Companies Act 2006: A Guide for Private Companies (2nd edition)

Chris Taylor (Bradford University Law School, Bradford, UK)

International Journal of Law and Management

ISSN: 1754-243X

Article publication date: 18 May 2010

539

Keywords

Citation

Taylor, C. (2010), "Companies Act 2006: A Guide for Private Companies (2nd edition)", International Journal of Law and Management, Vol. 52 No. 3, pp. 244-245. https://doi.org/10.1108/17542431011044670

Publisher

:

Emerald Group Publishing Limited

Copyright © 2010, Emerald Group Publishing Limited


The recent full implementation of the Companies Act (CA) 2006 marks a significant milestone in the development of company law in England and Wales. Few aspects of the subject have remained untouched by the Act, widely recognised as the largest statute ever passed by Parliament, and the result has been a period of considerable uncertainty for those involved in the ownership and management of companies. Many directors and managers remain uncertain of precisely how the Act will affect them and such concerns are particularly acute for those involved in small (and not so small) private limited companies. Such companies generally lack the resources and expertise available to their public and listed counterparts and so are forced to wade through the quagmire of legislation largely unassisted. For the smaller company, any guidance on the new regulatory framework is to be welcomed and this is precisely what this text provides.

Now in its second edition, this text will be invaluable to those struggling to understand the impact of CA 2006 on their company. Concentrating on those provisions, which are of particular relevance to private companies, Van Duzer has produced an accessible and worthwhile resource for managers and directors which presents the changes in a form which is both simple and informative.

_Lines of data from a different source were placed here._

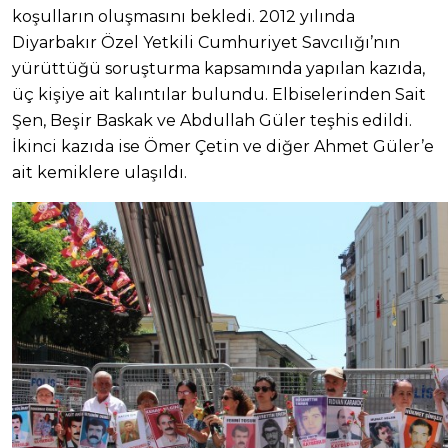
koşulların oluşmasını bekledi. 2012 yılında
Diyarbakır Özel Yetkili Cumhuriyet Savcılığı’nın
yürüttüğü soruşturma kapsamında yapılan kazıda,
üç kişiye ait kalıntılar bulundu. Elbiselerinden Sait
Şen, Beşir Baskak ve Abdullah Güler teşhis edildi.
İkinci kazıda ise Ömer Çetin ve diğer Ahmet Güler’e
ait kemiklere ulaşıldı.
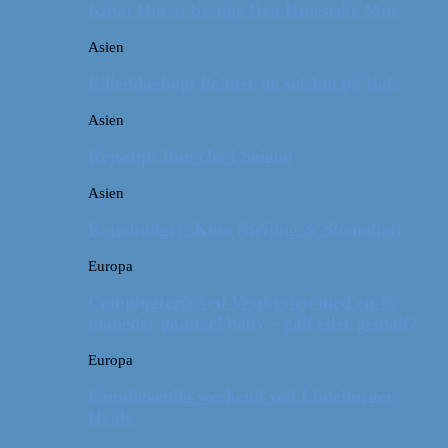
Kina: Om at bestige Den Kinesiske Mur
Asien
Billeddagbog: Palmer og solskin på Bali
Asien
Rejsetip: Bún chả i Saigon
Asien
Rejsebudget: Kina (Beijing & Shanghai)
Europa
Campingferie ved Vestkysten med en 10
måneder gammel baby – galt eller genialt?
Europa
Familievenlig weekend ved Lüneburger
Heide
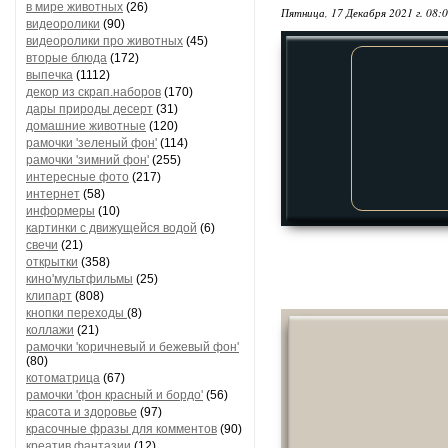
в мире животных
(26)
Пятница, 17 Декабря 2021 г. 08:
видеоролики
(90)
видеоролики про животных
(45)
вторые блюда
(172)
выпечка
(1112)
декор из скрап.наборов
(170)
дары природы десерт
(31)
домашние животные
(120)
рамочки 'зеленый фон'
(114)
рамочки 'зимний фон'
(255)
интересные фото
(217)
интернет
(58)
информеры
(10)
картинки с движущейся водой
(6)
свечи
(21)
открытки
(358)
кино'мультфильмы
(25)
клипарт
(808)
кнопки переходы
(8)
коллажи
(21)
рамочки 'коричневый и бежевый фон'
(80)
котоматрица
(67)
рамочки 'фон красный и бордо'
(56)
красота и здоровье
(97)
красочные фразы для комментов
(90)
креатив,фантазии
(12)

It is important to note, however, that this is probably not a text for the complete newcomer, as it does appear to assume some working knowledge of the fundamentals of company law under CA 1985. That means this is not an unreasonable expectation for those involved in the management of companies. Furthermore, the explanations are crisp and clear and so make even the more intricate provisions relatively simple to understand. This is no mean feat and provides the reader with a clearer appreciation of the implications for businesses in terms of the procedures, obligations and liabilities which they face.

In terms of content, the text addresses all of the areas of concern to a small company and its directors. The sections on directors and annual compliance are extremely informative and the chapter on event‐related compliance should prove particularly useful. In addition, chapter 12 provides an invaluable overview of the impact of the Act on existing companies which is certain to become a key source of both clarification and reassurance. The book also contains comprehensive tables of origins and destinations, enabling the reader to chart the staged implementation of the Act.

As with the first edition, a key attraction of this title is the clear and concise way in which the provisions are set out and their implications assessed. Stripped of theoretical background and exhaustive referencing, this is very much a “hands on” tool for busy professionals and succeeds in presenting often complex changes in a style which will be readily accessible to those who need it most.

In summary, this is a welcome second edition of this highly useful text, updated to keep up with the seemingly relentless pace of change in company law. As such, it represents a worthwhile investment for those charged with ensuring that their companies comply fully with the new regime.